Quatro regiões ocupadas na Ucrânia iniciaram a votação do referendo para decidir se querem fazer parte da Federação Rússia e seguir sua Constituição ou não, preparando o terreno para Moscou anexar as áreas em uma forte escalada da guerra de quase sete meses.
A Ucrânia e seus aliados ocidentais rejeitaram os votos como ilegítimos e nem livres nem justos, dizendo que não terão força obrigatória.
O chanceler alemão Olaf Scholz e o presidente dos EUA, Joe Biden, classificaram os votos como “referendos falsos” esta semana, enquanto o presidente francês Emmanuel Macron disse que não teriam “consequências legais”, e o presidente ucraniano Volodymyr Zelenskyy os chamou de “barulho” para distrair o público.
Durante o verão, quando o Kremlin esperava uma rápida captura de toda a região de Donbas, as autoridades locais falaram sobre a organização das votações em setembro.
Tropas russas e forças separatistas locais assumiram o controle de praticamente toda a região de Luhansk, mas apenas cerca de 60% da região de Donetsk.

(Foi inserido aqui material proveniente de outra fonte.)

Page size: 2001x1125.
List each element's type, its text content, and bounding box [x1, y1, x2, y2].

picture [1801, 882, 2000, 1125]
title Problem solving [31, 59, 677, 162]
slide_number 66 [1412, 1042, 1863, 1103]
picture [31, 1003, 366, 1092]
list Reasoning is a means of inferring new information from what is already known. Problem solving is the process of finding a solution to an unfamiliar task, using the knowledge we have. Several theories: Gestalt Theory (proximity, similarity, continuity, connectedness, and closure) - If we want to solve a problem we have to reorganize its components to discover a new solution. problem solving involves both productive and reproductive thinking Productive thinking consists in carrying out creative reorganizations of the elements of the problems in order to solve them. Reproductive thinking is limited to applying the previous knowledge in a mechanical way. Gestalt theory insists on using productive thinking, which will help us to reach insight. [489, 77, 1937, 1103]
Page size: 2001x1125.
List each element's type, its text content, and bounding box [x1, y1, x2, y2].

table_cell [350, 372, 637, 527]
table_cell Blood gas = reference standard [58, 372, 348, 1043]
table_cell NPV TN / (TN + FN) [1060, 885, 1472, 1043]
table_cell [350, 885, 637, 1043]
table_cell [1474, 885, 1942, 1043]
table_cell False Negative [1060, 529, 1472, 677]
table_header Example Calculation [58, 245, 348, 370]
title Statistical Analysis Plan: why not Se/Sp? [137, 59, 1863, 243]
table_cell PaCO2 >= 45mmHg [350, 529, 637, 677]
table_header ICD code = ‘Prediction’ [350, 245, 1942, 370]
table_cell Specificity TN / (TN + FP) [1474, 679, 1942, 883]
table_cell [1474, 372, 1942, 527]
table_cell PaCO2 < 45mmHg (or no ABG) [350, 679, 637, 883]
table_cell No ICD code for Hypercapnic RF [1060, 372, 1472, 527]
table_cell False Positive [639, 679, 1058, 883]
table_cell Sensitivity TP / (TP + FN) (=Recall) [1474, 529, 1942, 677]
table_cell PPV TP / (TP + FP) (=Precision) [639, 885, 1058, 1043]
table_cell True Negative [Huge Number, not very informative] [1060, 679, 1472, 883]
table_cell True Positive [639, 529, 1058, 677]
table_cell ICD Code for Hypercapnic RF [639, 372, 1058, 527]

O ritmo lento da ofensiva da Rússia no leste e a pressão ucraniana para recuperar áreas na região de Kherson fizeram as autoridades em Moscou falarem em adiar as votações até novembro.
Os planos do Kremlin mudaram novamente depois que uma contra-ofensiva ucraniana relâmpago este mês forçou as tropas russas a recuar de amplas faixas da região nordeste de Kharkiv e aumentou a perspectiva de mais ganhos pelas forças de Kiev.
Analistas já consideram que ao se mover rapidamente para absorver os territórios capturados na Rússia, o Kremlin espera forçar a Ucrânia a interromper sua contra-ofensiva e aceitar as atuais áreas de ocupação ou enfrentar uma retaliação devastadora.
O processo de votação de cinco dias ocorrerá na ausência de monitores independentes e oferece amplo espaço para manipulação do resultado.
Se os referendos organizados às pressas parecem familiares, é porque é uma tática que a Rússia já usou antes.
Em 2014, realizou um referendo convocado às pressas na região da Crimeia, na Ucrânia, que também foi denunciado pelo Ocidente como ilegal e ilegítimo. Moscou usou a votação como justificativa para anexar a península do Mar Negro em um movimento que não foi reconhecido pela maior parte do mundo.
A votação de 2014 na Crimeia foi realizada sob a vigilância apertada das tropas russas logo após terem ultrapassado a península, onde a maioria dos moradores era pró-Moscou.
Separatistas que controlam grandes partes do Donbas desde 2014 há muito pressionam para se juntar à Rússia e mostram pouca tolerância à dissidência. Quando a rebelião eclodiu lá, os separatistas rapidamente organizaram referendos nos quais a maioria votou pela adesão à Rússia, mas o Kremlin ignorou o resultado.
As duas regiões declararam sua independência da Ucrânia semanas após a anexação da Crimeia, desencadeando oito anos de combates que o presidente Vladimir Putin usou como pretexto para lançar uma invasão em fevereiro para proteger seus moradores.
Menos gastos e perdas militares da Rússia, mais riscos de guerra em toda a Ucrânia
A Rússia encontrou outro espaço para iniciar o referendo, observou que as perdas estavam desproporcionais com seus planos e está disposta a refazer o processo de 2014 na Crimeia.
Caso o referendo se confirme, tudo indica que será confirmado nos próximos cinco dias, a Rússia obterá o controle de toda a região de Donbass, incluindo a área ainda não controlada, forçando a Ucrânia a afastar suas tropas da linha de frente e proteger o flanco oeste do País.
Se, por ventura, as forças ucranianas emitirem ataques coordenados contra os territórios anexados, poderão desencadear uma guerra sangrante por toda a Ucrânia e empurrar o governo de Zelenskyy para o controle do alto escalão russo.
A única maneira de atacar Donbass protegido pelos russos seria ataques de guerrilhas e sem bandeira, como a Ucrânia fez na Crimeia semanas atrás, não reivindicando o ataque que resultou em perdas consideráveis nas Forças Russos, já que se confirmasse seria uma agressão direta contra a Rússia.
Em caso de decisão positiva nos referendos sobre a entrada das repúblicas de Donbass, Kherson e a parte libertada das regiões de Zaporizhzhia na Federação Russa, serão necessários vários procedimentos, incluindo a assinatura de documentos pelo parlamento e pelo Presidente Putin.
Nesta sexta-feira, 23 de setembro, o representante oficial do Kremlin, Dmitry Peskov, disse que o processo de união das repúblicas de Donbass e outros territórios liberados na Federação Russa seria realizado rapidamente.
Segundo Peskov: “não posso dizer com certeza. Na verdade, estou convencido de que será rápido o suficiente”.